SAVAŞ BÜTÜN DÜNYADA ENFLASYONU KÖRÜKLEDİ

Salgının etkileri devam ederken, Şubat 2022’de Rusya- Ukrayna Savaşı başladı. Bütün dünyada gıda ve enerji maliyetlerinin aşırı yükselmesine neden olan savaş, özellikle gıda enflasyonunu körükledi. Türkiye’nin en büyük ticaret partneri olan Avrupa ülkelerinde ve diğer ihracat pazarlarında alım gücünü zayıflatan Rusya- Ukrayna savaşının üzerinden bir yıl geçmeden, bu sefer asrın felaketiyle sarsıldı Türkiye.


DEPREMLE BİRLİKTE KONUTA ERİŞİM ZORLAŞTI

6 Şubat 2023 tarihinde meydana gelen ve 11 ili derinden sarsan Kahramanmaraş merkezli iki büyük deprem, bir anda bütün dikkatleri Türkiye’nin güneydoğusundaki illere yönlendirdi. Büyük bir can ve mal kaybına neden olan depremin yaralarını sarmak kolay olmadı. Şimdiye kadar bölgeye 2 trilyon liranın üzerinde kaynak aktarıldı. Yeniden inşa faaliyeti için kamu ve özel sektör seferber durumda. Yıkılan yüz binlerce konutun bir anda kullanım dışı kalmasının etkisiyle Türkiye’de hem konut fiyatları hem kiralar 3-5 katına çıktı. Ekonominin bir anda karşı karşıya kaldığı bu şokun fiyatlar üzerindeki etkisi sürüyor. Türkiye bu zorlukların üstesinden faizleri düşük tutarak gelebildi.

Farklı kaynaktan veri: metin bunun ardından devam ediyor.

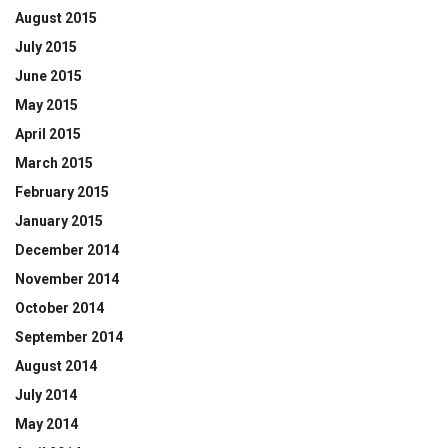
August 2015
July 2015
June 2015
May 2015
April 2015
March 2015
February 2015
January 2015
December 2014
November 2014
October 2014
September 2014
August 2014
July 2014
May 2014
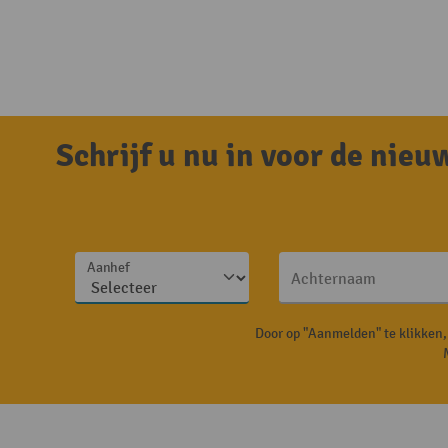
Schrijf u nu in voor de nie
Aanhef
Achternaam
Door op "Aanmelden" te klikken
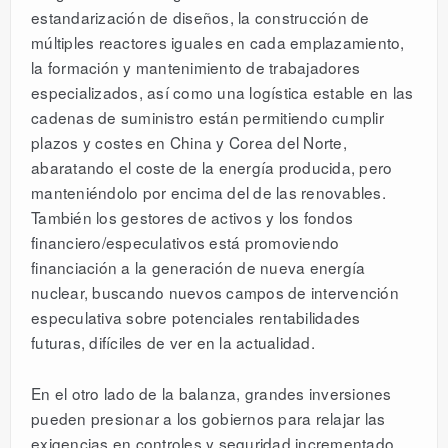
estandarización de diseños, la construcción de
múltiples reactores iguales en cada emplazamiento,
la formación y mantenimiento de trabajadores
especializados, así como una logística estable en las
cadenas de suministro están permitiendo cumplir
plazos y costes en China y Corea del Norte,
abaratando el coste de la energía producida, pero
manteniéndolo por encima del de las renovables.
También los gestores de activos y los fondos
financiero/especulativos está promoviendo
financiación a la generación de nueva energía
nuclear, buscando nuevos campos de intervención
especulativa sobre potenciales rentabilidades
futuras, difíciles de ver en la actualidad.
En el otro lado de la balanza, grandes inversiones
pueden presionar a los gobiernos para relajar las
exigencias en controles y seguridad incrementado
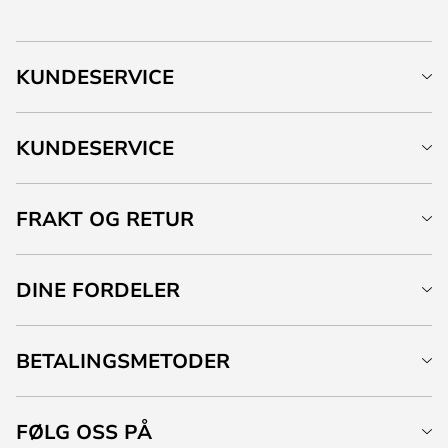
KUNDESERVICE
KUNDESERVICE
FRAKT OG RETUR
DINE FORDELER
BETALINGSMETODER
FØLG OSS PÅ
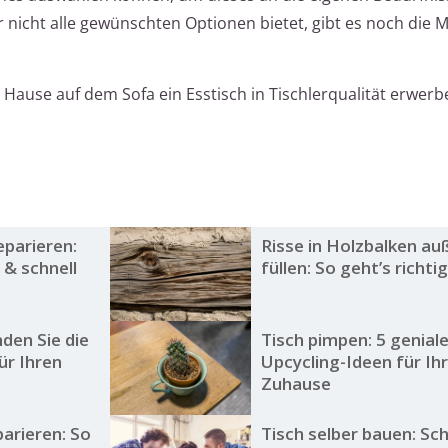
 nicht alle gewünschten Optionen bietet, gibt es noch die M
u Hause auf dem Sofa ein Esstisch in Tischlerqualität erwerb
eparieren:
Risse in Holzbalken au
 & schnell
füllen: So geht’s richtig
den Sie die
Tisch pimpen: 5 genial
ür Ihren
Upcycling-Ideen für Ih
Zuhause
parieren: So
Tisch selber bauen: Sch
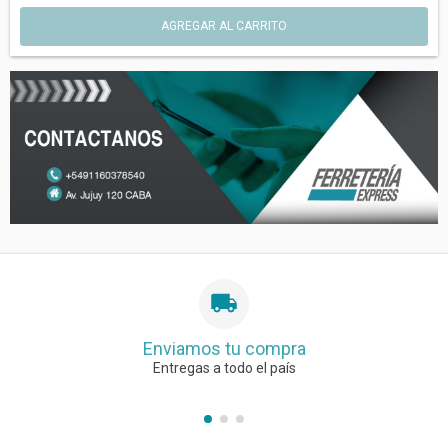
Enviamos tu compra
Entregas a todo el país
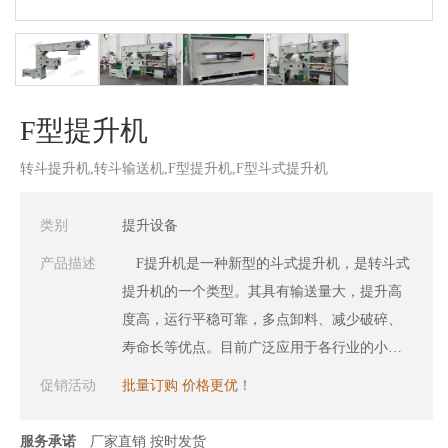
F型提升机
转斗提升机,转斗输送机,F型提升机,F型斗式提升机
类别
提升设备
产品描述
F提升机是一种新型的斗式提升机，是转斗式
提升机的一个类型。其具有输送量大，提升高
度高，运行平稳可靠，多点卸料、减少破碎、
寿命长等优点。目前广泛应用于各行业的小块
状、颗粒、粉末的提升输送领域，像化工原料
促销活动
批量订购 价格更优！
的提升和配送、锂电池回收物料的处理和提
升、矿石金属粉末的提升与运输、成品料的提
服务承诺
厂家直销 按时发货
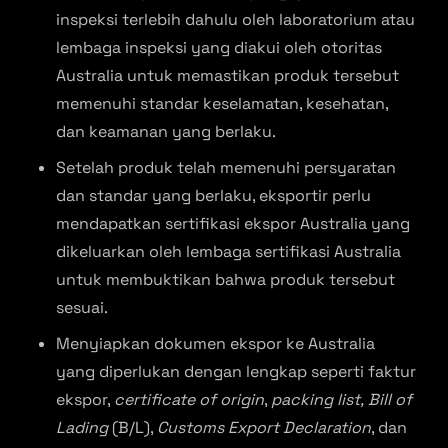
inspeksi terlebih dahulu oleh laboratorium atau
lembaga inspeksi yang diakui oleh otoritas
Australia untuk memastikan produk tersebut
memenuhi standar keselamatan, kesehatan,
dan keamanan yang berlaku.
Setelah produk telah memenuhi persyaratan
dan standar yang berlaku, eksportir perlu
mendapatkan sertifikasi ekspor Australia yang
dikeluarkan oleh lembaga sertifikasi Australia
untuk membuktikan bahwa produk tersebut
sesuai.
Menyiapkan dokumen ekspor ke Australia
yang diperlukan dengan lengkap seperti faktur
ekspor,
certificate of origin
,
packing list,
Bill of
Lading
(B/L),
Customs Export Declaration
, dan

11 AY ARAYLA 2 SEÇİM GÖRDÜK

Türkiye, Mayıs 2023’te Cumhurbaşkanlığı ve parlamento seçimi için sandık başına gitti. Cumhurbaşkanı Recep Tayyip Erdoğan’ın zaferiyle sonuçlanan 14 Mayıs ve 29 Mayıs seçimlerini geride bırakan Türkiye, peş peşe yaşadığı sarsıntılara rağmen üretim, istihdam ve ihracatını artırarak büyümeye devam etti. 31 Mart 2024'te de yerel yönetim seçimleri yapıldı. 2019'da da 180,8 milyar dolar olan ihracat, 2020 yılında yaşanan salgın etkisiyle 169,6 milyar dolara gerilese de, 2021 ve 2022 yıllarında salgın sonrası ortaya çıkan koşullar içinde kayıplarını telafi etti. 2021’de 225,2 milyar dolara ve 2022’te ise 254,2 milyar dolara ulaştı. 2023’te 255 milyar dolar olarak kaydedilen ihracat, 2024’ü 262 milyar dolarla kapattı.

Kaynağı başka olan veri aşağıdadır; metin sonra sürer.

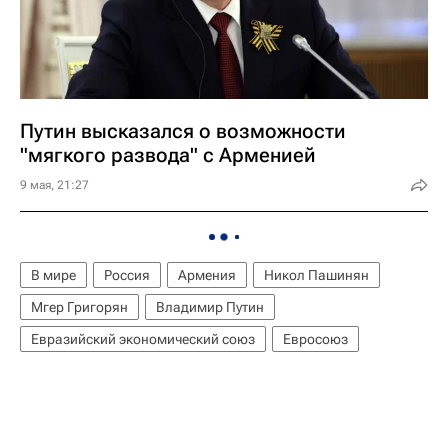
Путин высказался о возможности
"мягкого развода" с Арменией
9 мая, 21:27
В мире
Россия
Армения
Никол Пашинян
Мгер Григорян
Владимир Путин
Евразийский экономический союз
Евросоюз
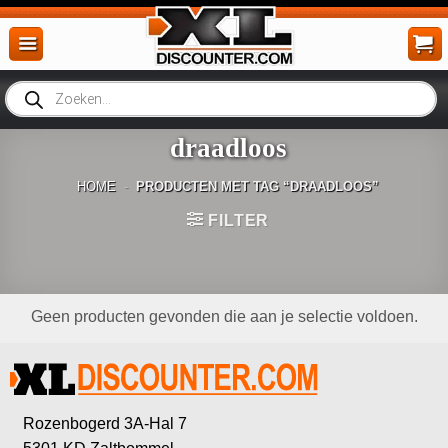
Ga
naar
inhoud
Producten
zoeken
draadloos
HOME
-
PRODUCTEN MET TAG “DRAADLOOS”
FILTER
Geen producten gevonden die aan je selectie voldoen.
Rozenbogerd 3A-Hal 7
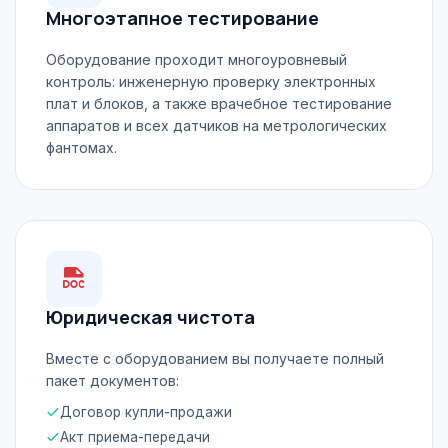
Многоэтапное тестирование
Оборудование проходит многоуровневый
контроль: инженерную проверку электронных
плат и блоков, а также врачебное тестирование
аппаратов и всех датчиков на метрологических
фантомах.
Юридическая чистота
Вместе с оборудованием вы получаете полный
пакет документов:
Договор купли-продажи
Акт приема-передачи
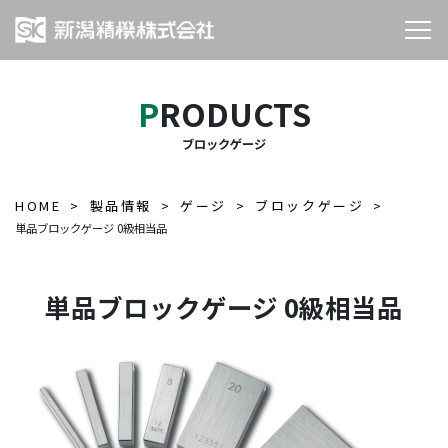
PRODUCTS
ブロックゲージ
HOME
製品情報
ゲージ
ブロックゲージ
単品ブロックゲージ 0級相当品
単品ブロックゲージ 0級相当品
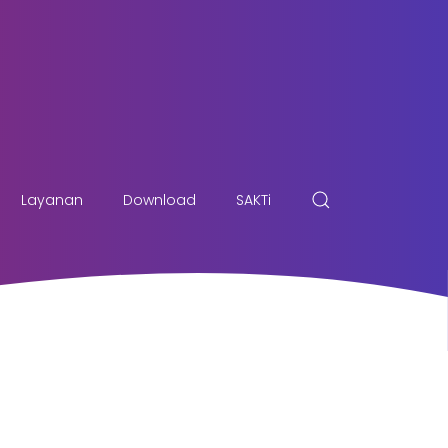
Layanan
Download
SAKTi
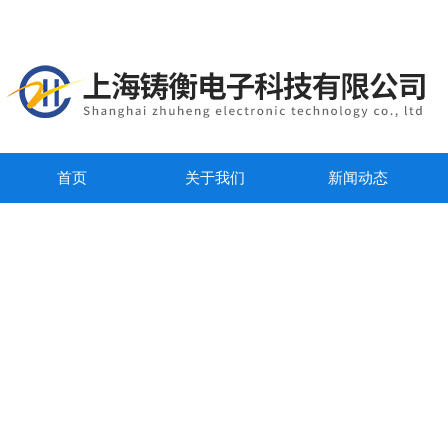
首页
关于我们
新闻动态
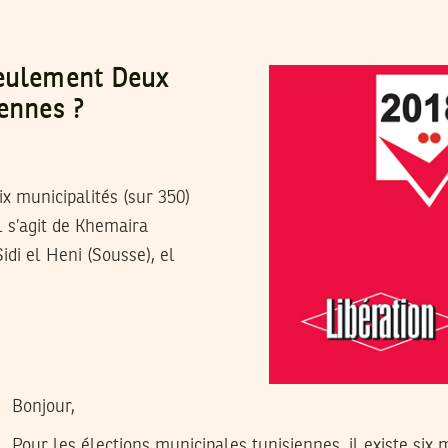
Seulement Deux
ennes ?
ix municipalités (sur 350)
l s’agit de Khemaira
idi el Heni (Sousse), el
Bonjour,
Pour les élections municipales tunisiennes, il existe six 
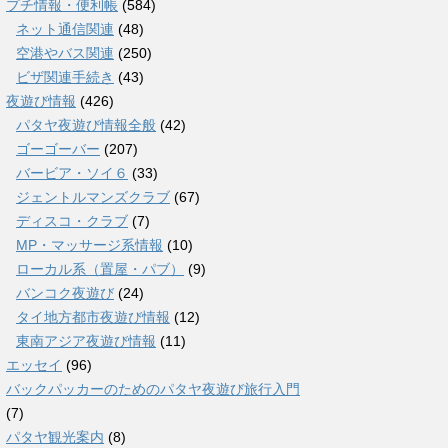
プチ情報・便利帳
(584)
ネット通信関連
(48)
空港やバス関連
(250)
ビザ関連手続き
(43)
夜遊び情報
(426)
パタヤ夜遊び情報全般
(42)
ゴーゴーバー
(207)
バービア・ソイ６
(33)
ジェントルマンズクラブ
(67)
ディスコ・クラブ
(7)
MP・マッサージ系情報
(10)
ローカル系（置屋・パブ）
(9)
バンコク夜遊び
(24)
タイ地方都市夜遊び情報
(12)
東南アジア夜遊び情報
(11)
エッセイ
(96)
バックパッカーのためのパタヤ夜遊び旅行入門
(7)
パタヤ観光案内
(8)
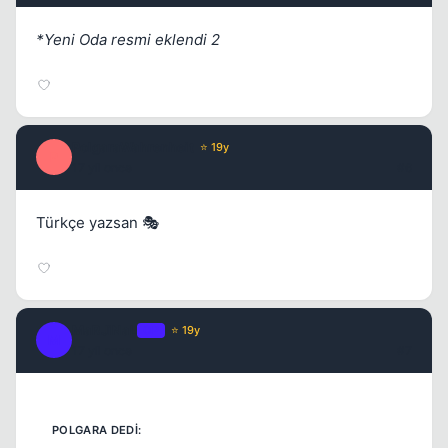
*Yeni Oda resmi eklendi 2
PolgaraWahrenheit
⭐ 19y
Kapat
P
17 yil once
#6
Türkçe yazsan 🎭
MaRJiNaL
OP
⭐ 19y
Kapat
M
17 yil once
#7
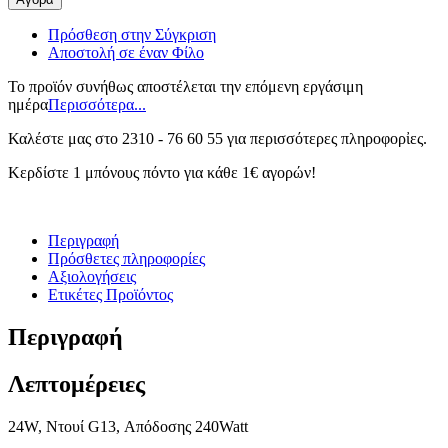
Πρόσθεση στην Σύγκριση
Αποστολή σε έναν Φίλο
Το προϊόν συνήθως αποστέλεται την επόμενη εργάσιμη
ημέρα
Περισσότερα...
Καλέστε μας στο 2310 - 76 60 55 για περισσότερες πληροφορἰες.
Κερδίστε 1 μπόνους πόντο για κάθε 1€ αγορών!
Περιγραφή
Πρόσθετες πληροφορίες
Αξιολογήσεις
Ετικέτες Προϊόντος
Περιγραφή
Λεπτομέρειες
24W, Ντουί G13, Απόδοσης 240Watt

ZORLUKLARA RAĞMEN ÜRETİM, İSTİHDAM VE BÜYÜME DEVAM ETTİ

Faizlerin yüzde 8,5 seviyesine düşürüldüğü Mayıs 2023 seçimlerinden önceki süreçte enflasyon yüzde 38 seviyesinde bulunuyordu. Ekonomi 2022’de yüzde 5,5 ve 2023’te ise yüzde 4,5 oranında büyüdü. Finansmana erişimin kolay olması nedeniyle firmalar üretime devam etti. İhracatla birlikte istihdam güçlü büyümeyi sürdürdü. Dolarizasyon; Kur Korumalı Mevduat sayesinde kontrol altına alındı. TL mevduat oranları yüzde 60’ın üzerine çıktı.

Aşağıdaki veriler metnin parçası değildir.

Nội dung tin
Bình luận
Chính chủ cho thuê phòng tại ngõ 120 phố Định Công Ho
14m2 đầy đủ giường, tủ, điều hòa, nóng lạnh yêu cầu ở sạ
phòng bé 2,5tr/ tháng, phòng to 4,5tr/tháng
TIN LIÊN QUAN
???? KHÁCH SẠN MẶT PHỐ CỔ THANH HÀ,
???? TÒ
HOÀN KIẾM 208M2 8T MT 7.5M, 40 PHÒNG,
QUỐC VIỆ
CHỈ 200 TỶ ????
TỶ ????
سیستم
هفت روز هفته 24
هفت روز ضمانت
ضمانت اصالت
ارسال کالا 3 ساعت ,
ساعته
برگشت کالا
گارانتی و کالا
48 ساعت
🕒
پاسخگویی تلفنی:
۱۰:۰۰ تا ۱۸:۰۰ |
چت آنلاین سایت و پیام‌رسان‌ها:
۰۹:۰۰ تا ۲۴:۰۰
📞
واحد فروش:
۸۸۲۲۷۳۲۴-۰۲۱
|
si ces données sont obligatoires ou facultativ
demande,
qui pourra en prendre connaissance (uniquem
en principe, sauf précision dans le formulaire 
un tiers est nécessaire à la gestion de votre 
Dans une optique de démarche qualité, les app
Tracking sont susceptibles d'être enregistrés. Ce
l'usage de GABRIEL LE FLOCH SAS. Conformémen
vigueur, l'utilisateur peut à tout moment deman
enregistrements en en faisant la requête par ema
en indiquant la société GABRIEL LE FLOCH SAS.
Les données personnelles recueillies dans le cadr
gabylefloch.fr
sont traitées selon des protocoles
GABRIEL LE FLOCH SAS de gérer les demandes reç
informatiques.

YÜKSEK FAİZİN FATURASI AĞIR

Mayıs 2023 seçimlerinin ardından enflasyonla mücadele için para politikalarında yapılan makas değişikliği, makroekonomik göstergeleri zayıflattı. Merkez Bankası’nın faizleri yüzde 8,5’ten yüzde 50’ye çıkarmasıyla birlikte enflasyon Mayıs 2024’te yüzde 75,45’e fırladı. 2024’ü yüzde 44,4 enflasyonla kapatsak da bu oran, başlangıçta konulan hedeflerin çok üzerinde kaldı. Türkiye’nin yeniden yüksek faiz döngüsüne sokulduğu tarihlerde Merkez Bankası’nın 2024 yıl sonu için enflasyon tahmini yüzde 36’ydı.


YATIRIM VE ÜRETİM HIZ KESTI

Yüksek faize rağmen hedefin üzerinde kalan enflasyonun etkisiyle orta ve dar gelir gruplarının alım gücü azaldı. Türkiye’nin büyüme hızı yavaşladı. 2024 büyümesinin yüzde 3,5 civarında olması bekleniyor. Bu oran, Türkiye’nin potansiyelini karşılamaktan uzak bir seviye. Yeni yatırım yapmak zorlaştı. Vatandaşın ve şirketlerin krediye uluşması imkânsıza yakın bir hale geldi. İşletme kredilerinin yıllık maliyeti uzun bir süredir yüzde 55 civarında seyrediyor. Özellikli sanayiciyi zor durumda bırakan yüksek faiz maliyeti, üretimi de sınırladı. Paraya ihtiyacı olan şirketlerin, karlarının büyük bir kısmının faize gitmesine neden oldu.


İSTİHDAM VE İHRACATTA OLUMLU TABLO

Yüksek faizle geçirilen 2024’te büyük kayıp yaşanmayan iki alan istihdam ve ihracat oldu. Aralık 2023 itibarıyla 31 milyon 867 bin kişi olan resmi çalışan sayısı, Kasım 2024’te 32 milyon 748 bin kişiye yükseldi. Geçen yılın 11 aylık döneminde istihdam edilen kişi sayısı 881 bin kişi arttı. Her şeye rağmen ihracat, geçen yıl yüzde 2,5 büyüme ile 256 milyar dolardan 262 milyar dolara yükseldi.